Priscilla Chan and Mark Zuckerberg San Francisco General Hospital in 2016. (Photo/Wikimedia-LuisVilla)
Priscilla Chan and Mark Zuckerberg San Francisco General Hospital and Trauma Center in 2016. (Photo/Wikimedia-LuisVilla)

But this week, citing a litany of ills brought on by Facebook — from allegations that the social network is endangering public health by allowing the spread of misinformation related to the Covid-19 pandemic, to reports that it powers hate speech across the globe — Supervisors Gordon Mar and Matt Haney, neither of whom were on the board in 2015, are now rebuking the city’s benefactors and the decision to name the public facility after them.

“San Francisco’s only public hospital should not bear the name of a person responsible for endangering the public health in our country and around the world,” said Mar during the Thursday meeting of the Government Audit and Oversight Committee. The name should be condemned, he said, “because the facts condemn Facebook. And Mr. Zuckerberg refuses to take responsibility.”

Zuckerberg’s philanthropic organization, the Chan Zuckerberg Initiative, referred a request for comment to the San Francisco General Hospital Foundation.

In a statement to J., the foundation said it was “disappointed in attempts” to condemn the hospital name, “especially during the COVID-19 pandemic when the impact of their gift has never been greater.”

The committee’s resolution lays out a laundry list of what the lawmakers view as democracy-endangering, privacy-shattering, public health-harming and otherwise world-destabilizing effects Facebook has unleashed around the globe.

Among them: a 2018 report that the British right-wing consulting firm Cambridge Analytica was able to tap into the profile data of more than 50 million users without their consent; reports of the platform being used to incite violence in Myanmar and hate speech in India; claims by businesses and nonprofits, including the Anti-Defamation League, that the company monetizes hateful and bigoted speech in the United States and elsewhere; and Facebook’s stated decision to allow lies in political ads.

Mar said the evidence in the resolution “speaks for itself.”

Supervisor Gordon Mar during the San Francisco Board of Supervisors Dec. 3, 2020 meeting. (Screenshot/Gabe Stutman)
Supervisor Gordon Mar during the San Francisco Board of Supervisors oversight committee meeting, Dec. 3, 2020. (Screenshot/Gabe Stutman)

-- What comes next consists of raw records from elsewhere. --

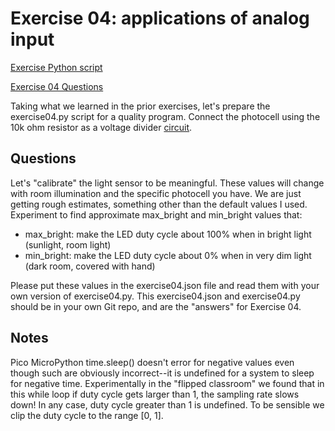 # Exercise 04: applications of analog input

[Exercise Python script](./exercise04.py)

[Exercise 04 Questions](#questions)

Taking what we learned in the prior exercises, let's prepare the exercise04.py script for a quality program.
Connect the photocell using the 10k ohm resistor as a voltage divider
[circuit](../doc/circuit.md).

## Questions

Let's "calibrate" the light sensor to be meaningful.
These values will change with room illumination and the specific photocell you have.
We are just getting rough estimates, something other than the default values I used.
Experiment to find approximate max_bright and min_bright values that:

* max_bright: make the LED duty cycle about 100% when in bright light (sunlight, room light)
* min_bright: make the LED duty cycle about 0% when in very dim light (dark room, covered with hand)

Please put these values in the exercise04.json file and read them with your own version of exercise04.py.
This exercise04.json and exercise04.py should be in your own Git repo, and are the "answers" for Exercise 04.

## Notes

Pico MicroPython time.sleep() doesn't error for negative values even though such are obviously incorrect--it is undefined for a system to sleep for negative time.
Experimentally in the "flipped classroom" we found that in this while loop if duty cycle gets larger than 1, the sampling rate slows down!
In any case, duty cycle greater than 1 is undefined.
To be sensible we clip the duty cycle to the range [0, 1].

Facebook has made efforts to combat the spread of Covid-19 misinformation. In March, the company announced a $100 million investment in the journalism industry. On Nov. 30, Zuckerberg spoke live with presidential adviser Dr. Anthony Fauci to discuss progress on vaccines. And this week, Facebook announced it would be removing false claims about vaccines from its site.

Kim Meredith, CEO of the San Francisco General Hospital Foundation, criticized the resolution during the public comment portion of the meeting.

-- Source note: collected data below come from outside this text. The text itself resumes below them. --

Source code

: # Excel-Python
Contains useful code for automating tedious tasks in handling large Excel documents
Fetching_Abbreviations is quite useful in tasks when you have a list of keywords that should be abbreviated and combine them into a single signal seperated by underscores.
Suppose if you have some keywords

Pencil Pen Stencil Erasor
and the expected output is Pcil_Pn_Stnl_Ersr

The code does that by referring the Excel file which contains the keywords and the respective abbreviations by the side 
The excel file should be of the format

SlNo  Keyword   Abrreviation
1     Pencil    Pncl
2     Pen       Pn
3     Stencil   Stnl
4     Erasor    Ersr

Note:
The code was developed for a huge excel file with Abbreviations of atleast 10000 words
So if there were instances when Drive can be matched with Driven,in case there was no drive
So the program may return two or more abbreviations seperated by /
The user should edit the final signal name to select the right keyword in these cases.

“In 2015 Dr. Priscilla Chan, with her husband, made a heartfelt gift of $75 million,” Meredith said, describing Chan’s connection to the hospital, where she worked as a pediatrics resident. “She loves the hospital and the community it supports.”

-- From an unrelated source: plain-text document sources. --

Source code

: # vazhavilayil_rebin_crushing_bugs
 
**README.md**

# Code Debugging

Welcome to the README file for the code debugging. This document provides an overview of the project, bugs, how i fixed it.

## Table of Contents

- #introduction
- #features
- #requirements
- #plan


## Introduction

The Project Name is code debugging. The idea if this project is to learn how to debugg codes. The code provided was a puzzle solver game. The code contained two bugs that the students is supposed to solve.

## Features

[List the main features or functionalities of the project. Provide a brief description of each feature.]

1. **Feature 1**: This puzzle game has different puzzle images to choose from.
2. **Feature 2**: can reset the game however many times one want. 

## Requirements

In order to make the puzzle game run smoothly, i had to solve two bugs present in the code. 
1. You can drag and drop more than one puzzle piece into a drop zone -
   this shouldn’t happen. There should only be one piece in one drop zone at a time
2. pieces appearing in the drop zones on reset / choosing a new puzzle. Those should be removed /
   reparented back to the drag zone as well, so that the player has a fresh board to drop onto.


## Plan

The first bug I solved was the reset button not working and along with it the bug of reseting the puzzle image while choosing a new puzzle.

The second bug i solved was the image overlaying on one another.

Meredith warned that the measure, if passed, could produce a “chilling effect” on philanthropy in the city.

Most public speakers expressed support for the resolution.

“San Francisco General was built by the people of San Francisco long before Zuckerberg was born,” said Lori Liederman. “General is the people’s hospital,” she said, naming health care providers, administrators and engineers who work there, and the construction workers who built it. “These are who we should honor. Not one ultra-rich, amoral egotist.”

The resolution also calls for establishing “clear standards” for naming rights on public buildings in the future. It will now move onto the full board for consideration.

San Francisco General is not the city’s only hospital named for a Jewish tech billionaire. UCSF Benioff Children’s Hospital was renamed for Salesforce CEO Marc Benioff following a $100 million donation announced in 2010.